Sophomore wide receiver Austin Mack said he has been on kickoff coverage before and expects to return to that role later this season, given the current struggles of those currently out there.

“More reliable people. People that’s going to get the job done,” Mack said Tuesday. “Because we can’t have what we had last game. So that’s something that we have to be serious about and make sure that we get done.”

He is not the only leader on the team who hopes to step up and contribute in coverage. Redshirt senior linebacker Chris Worley said he hasn’t played special teams since linebackers coach Bill Davis joined Ohio State’s staff in December 2016, but he would like to return to assist. He said Davis welcomes the idea of Worley potentially being used on kickoff coverage, even though when he was hired, he wanted to keep his starting middle linebacker on defense.

And if Meyer has his way, Worley just might end up back on the unit, even if it means cutting into the playing time of those younger players.

“During the special teams meeting today, [Meyer] made it clear that [there is] just going to have to be some guys that play a lot of football around here on offense and defense that may have to go into the game on special teams,” Worley said. “We have great young players. They have to play great, and we’ll see how that unfolds.”

Worley said he might not be the only linebacker to contribute to the unit. Worley listed unior Jerome Baker and redshirt junior Dante Booker as two linebackers who could see more time on special teams.

Improving the players tasked with stopping the return could be Meyer’s final chance at fixing the unit. Meyer said the team has attempted to adjust schemes and kick the ball in different directions.

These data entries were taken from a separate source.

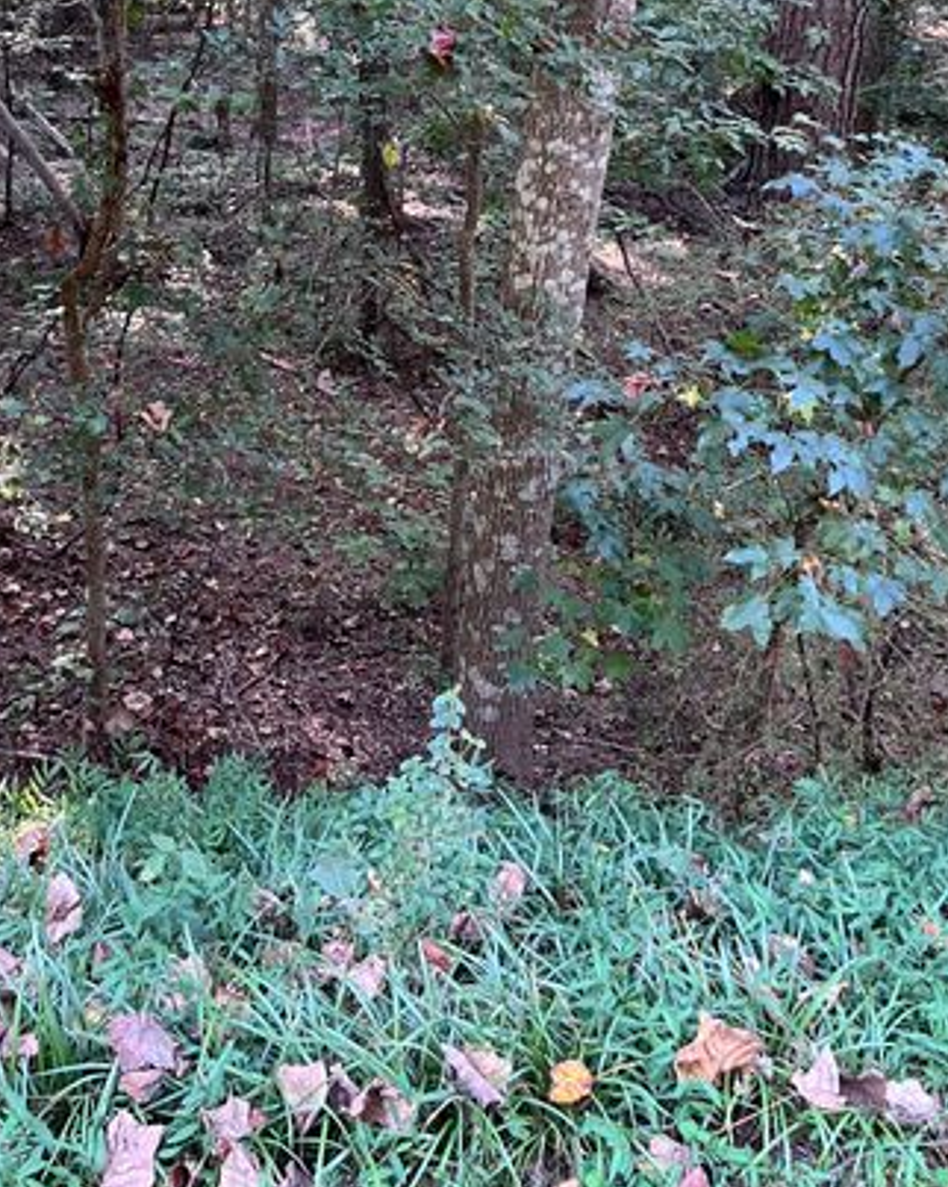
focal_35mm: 42
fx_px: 1474
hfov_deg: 35.6
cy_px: 267
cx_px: 397
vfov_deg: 42.2
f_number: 1.5
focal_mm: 5.7
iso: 250
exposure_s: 1/60
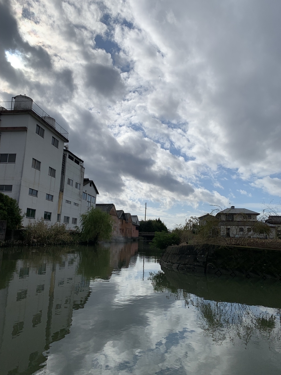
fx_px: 281
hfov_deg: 53.1
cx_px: 140
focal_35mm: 26
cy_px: 188
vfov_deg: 67.3
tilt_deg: +10.6
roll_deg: -1.2
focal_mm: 4.25
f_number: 1.8
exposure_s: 1/8000
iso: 25
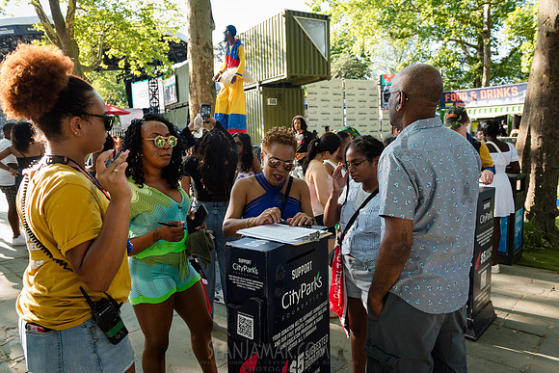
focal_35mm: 27
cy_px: 186
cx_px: 280
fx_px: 419
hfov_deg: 67.4
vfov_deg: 48.0
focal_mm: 27
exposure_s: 1/200
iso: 400
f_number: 4
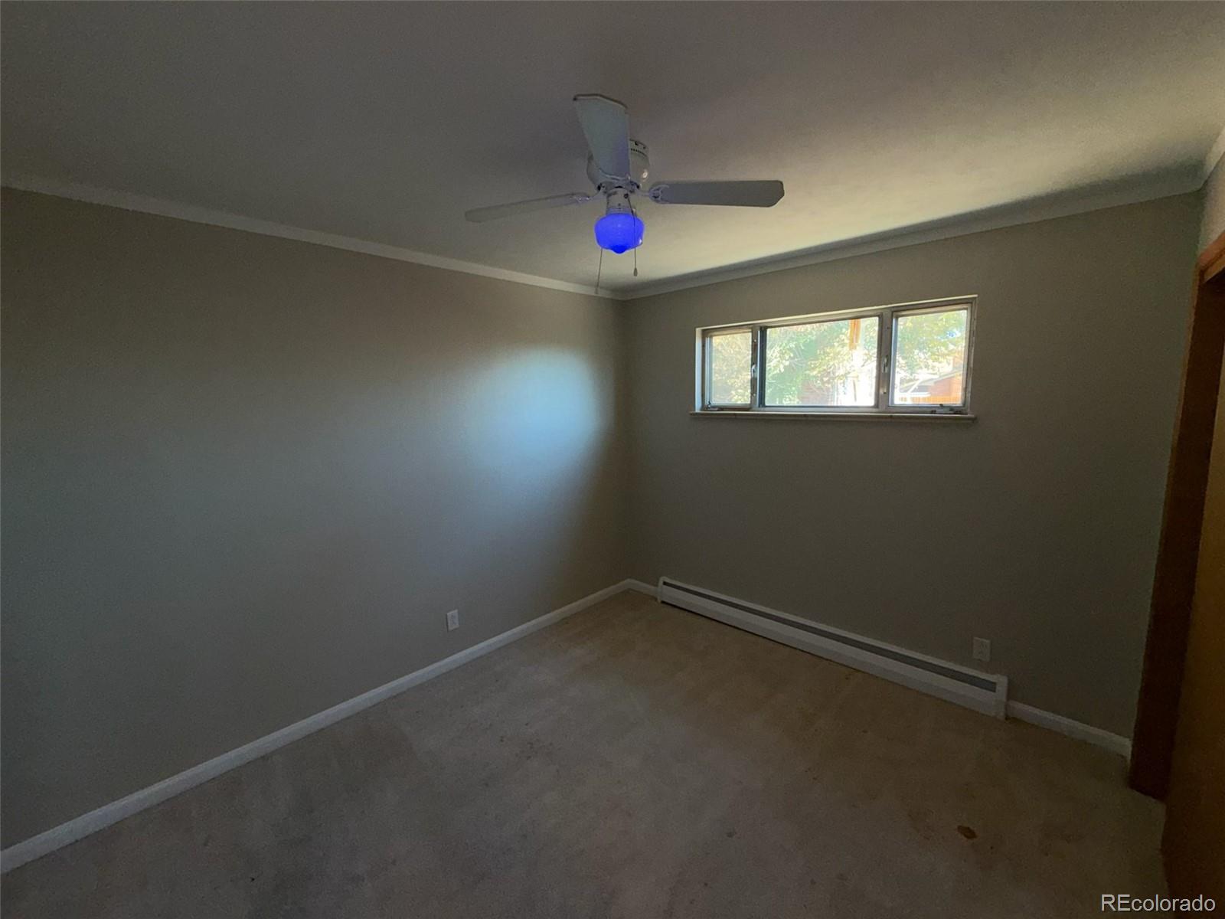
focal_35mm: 14
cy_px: 460
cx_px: 612
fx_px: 495
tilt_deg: -7.9
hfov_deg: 102.1
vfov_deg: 85.7
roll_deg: +1.6
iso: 50
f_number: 2.2
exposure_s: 1/80
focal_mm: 2.22
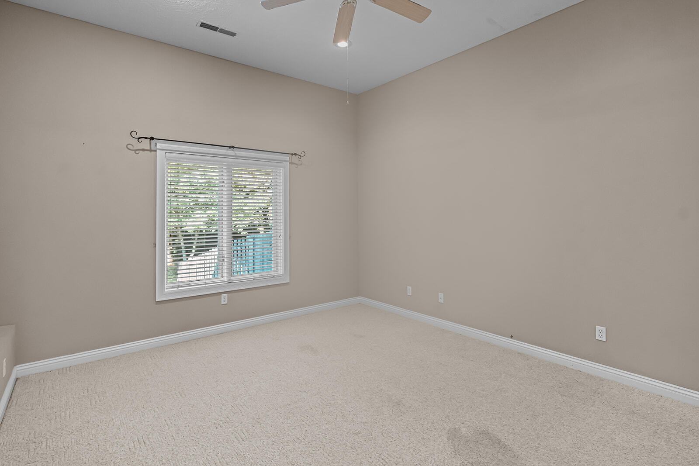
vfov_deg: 70.5
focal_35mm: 17
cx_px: 350
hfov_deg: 93.3
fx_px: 330
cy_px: 233
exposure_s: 1/50
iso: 6400
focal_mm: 17
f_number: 4.5
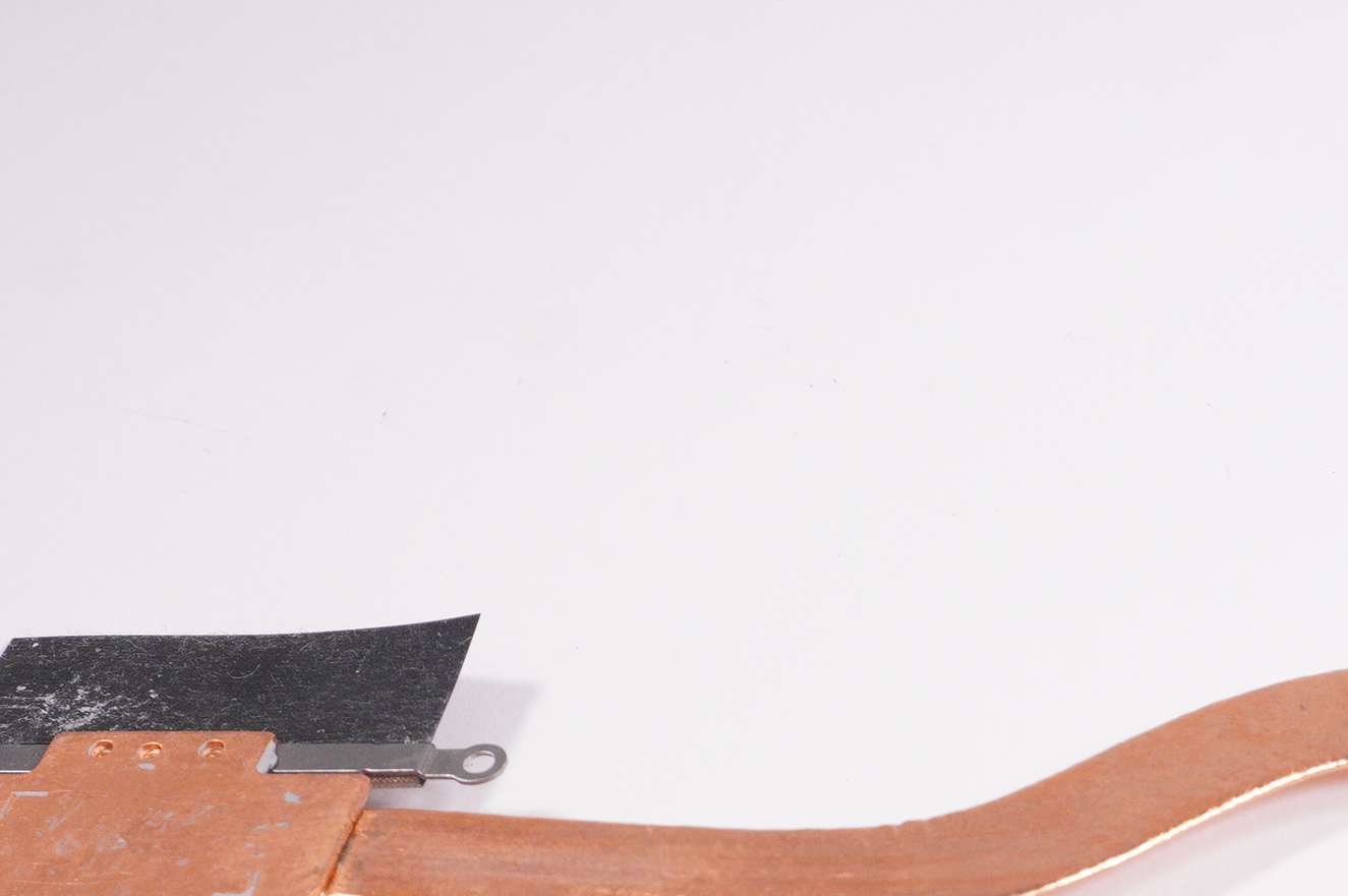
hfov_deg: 23.5
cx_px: 1123
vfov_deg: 15.7
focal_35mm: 85
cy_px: 872
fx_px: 3185
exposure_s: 1/250
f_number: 8
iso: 1000
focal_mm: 25
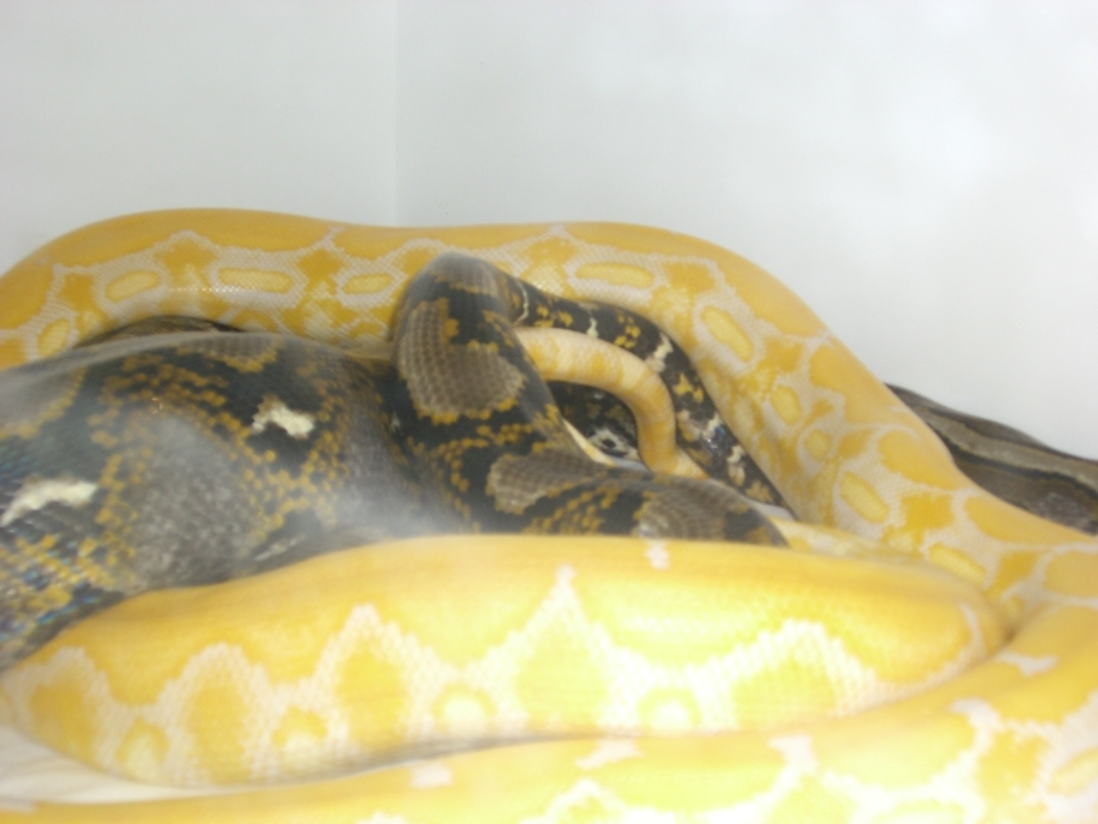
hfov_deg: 29.4
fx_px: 2093
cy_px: 412
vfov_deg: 22.3
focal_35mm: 66
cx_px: 549
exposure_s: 1/60
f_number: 3.6
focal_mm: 10.7
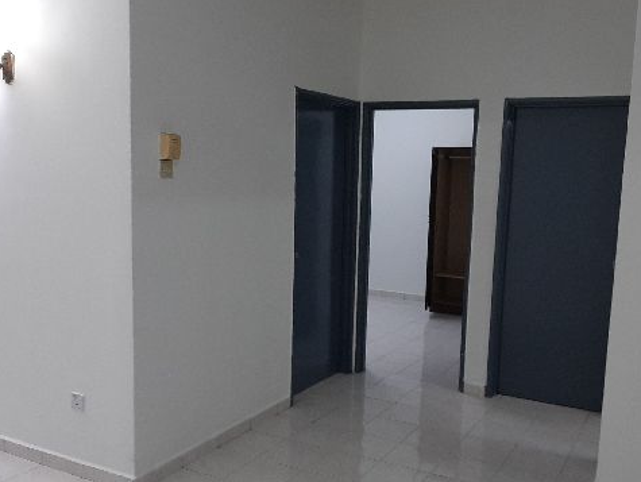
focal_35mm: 35
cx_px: 352
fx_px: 649
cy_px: 269
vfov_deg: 40.7
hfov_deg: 52.5
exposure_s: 1/50
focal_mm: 3.93
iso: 100
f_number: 1.7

However, he said the team is limited in the adjustments it can make given the inability of his kickers to reach the end zone with their kicks.

“I’d kick it out of the end zone every time,” Meyer said Monday. “We’re the only team in America that can’t kick it out of the end zone, even with the wind at our back.”

How accurate that assessment might be — freshman kicker Blake Haubeil has six touchbacks in seven games this season — is all a moot point if Meyer is determined to pin opponents deep near their own end zone. But if Ohio State continues to struggle to kick the ball into coverage or can’t effectively cover the returns, its chances of achieving its end goal of a national championship will be greatly diminished.